§ **Verilen alıntı**:
Başka bir canlı olabilseydim, bir martı, bir yunus ya da bir karga olmak isterdim mesela...emin olun bu günlerde "insan" olarak yaşama, yaşam mücadelesi verme ve "insan"olarak kalabilme çabasını düşününce daha az tehlikeli bir yaşam biçimi diyorum...
Evet bir hayvan olarak hor görülüp, vurulup yenilebilirsiniz belki...ama insan yiyen "yamyam"ları da unutmayalım!

§ **Görev A**: Verilen alıntıdan "Başka bir canlı" sözcüklerini içeren yerden başlayan bölümü birebir aktarın; "yaşam biçimi diyorum..." sözcüklerinden sonra bitirin.
§ **Görev B**:
Verilen alıntıya göre aşağıdaki soruları yanıtlayın:
(i) Başka bir canlı olunabilseydi hangi üç hayvan olunmak istendiği belirtiliyor?
(ii) Bir hayvan olarak başa gelebilecek hangi üç durum sayılıyor?
(iii) Unutulmaması istenen şey nedir?

§ **Veri bölümü**:
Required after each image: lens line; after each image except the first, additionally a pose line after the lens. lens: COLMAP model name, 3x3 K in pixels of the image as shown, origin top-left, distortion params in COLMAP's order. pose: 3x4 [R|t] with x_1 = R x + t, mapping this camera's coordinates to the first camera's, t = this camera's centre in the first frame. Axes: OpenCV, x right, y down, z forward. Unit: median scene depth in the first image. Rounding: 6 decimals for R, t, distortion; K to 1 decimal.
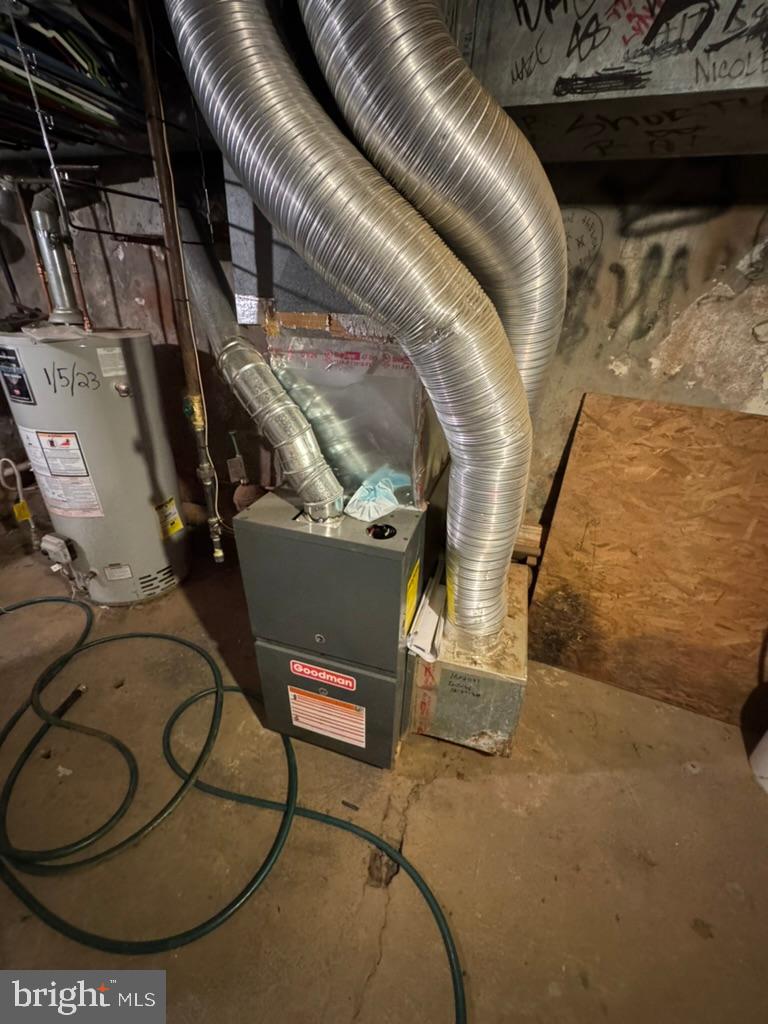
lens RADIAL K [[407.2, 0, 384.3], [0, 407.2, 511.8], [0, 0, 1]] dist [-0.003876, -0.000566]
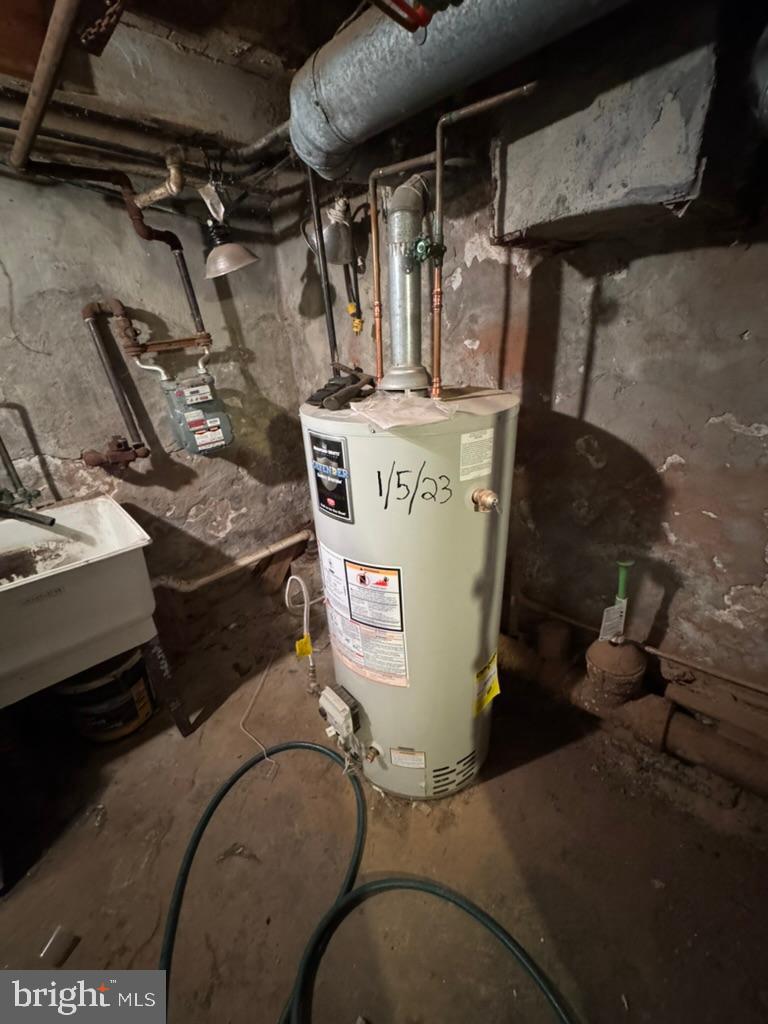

§ **Alıştırma sonucu A**:
Başka bir canlı olabilseydim, bir martı, bir yunus ya da bir karga olmak isterdim mesela...emin olun bu günlerde "insan" olarak yaşama, yaşam mücadelesi verme ve "insan"olarak kalabilme çabasını düşününce daha az tehlikeli bir yaşam biçimi diyorum...

§ **Alıştırma sonucu B**:
(i) Martı, yunus ya da karga.
(ii) Hor görülmek, vurulmak ve yenilmek.
(iii) İnsan yiyen "yamyam"lar.